One duty is to have competent counsel and comply with the law.

No President can credibly argue before any court that his conduct is permitted because the statute prohibiting that conduct is unconstitutional.

Rather, the opposite is true: Ministerial duties and requirements are to be followed, not explained away.

It is our view that the President has violated the FISA; has offered no credible defense; and Congress is unconstitutionally banning publication of additional information the public should know.

The way forward is information. The way backward, is to suppress the truth. The public and press are free to discuss any information, evidence, accusation, and assertion that the President has violated the law and has committed crimes.

Congress is the only body that can take any action on impeachment. That the public or media do or do not discuss issues of Presidential crimes is meaningless. Given there are no sanctions or penalties on the President – other than what the Constitution provides through impeachment – the communication of any information related to Presidential violations of the law is privileged, cannot be suppressed, and no president can credibly claim their reputation, standing, or rights have been violated.

Rather, the people and the press have the superior right to communicate any and all information related to Presidential conduct, however devoid of reality that may be. Congress has the delegated and exclusive power to review whether the charges are true or untrue; whether someone outside Congress wants to discuss Presidential crimes is interesting, but has no bearing on whether Congress has the sole power to impeach – or not impeach – as they choose to act.

The Constitution is clear. Congress shall make no law abridging freedom of speech. The bills, statutes, acts of Congress and motions to outlaw discussion or publication of Presidential crimes are unconstitutional. Members of Congress know the act was unlawful and should be lawfully denied the right to absolute immunity and should be subject to 42 USC 1983 claims.
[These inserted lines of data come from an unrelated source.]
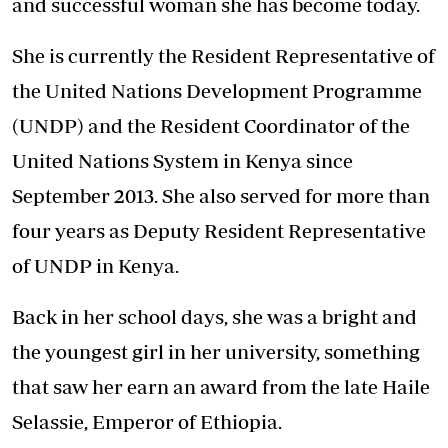
and successful woman she has become today.
She is currently the Resident Representative of
the United Nations Development Programme
(UNDP) and the Resident Coordinator of the
United Nations System in Kenya since
September 2013. She also served for more than
four years as Deputy Resident Representative
of UNDP in Kenya.
Back in her school days, she was a bright and
the youngest girl in her university, something
that saw her earn an award from the late Haile
Selassie, Emperor of Ethiopia.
Congress and the President included exceptions that do not constrain but affirm Presidential power; there are no exceptions to whether the FISA does or does not apply as a ministerial duty.

FISA is a lawful ministerial duty, and has no meaningful relationship to executive power. The Constitution does not recognize any implied power. Only powers which are expressly delegated can be protected. There is no Constitutional power to ignore ministerial duties in FISA.

The motion to strike the FISA statute as unconstitutional should be denied; costs to the RNC and White House.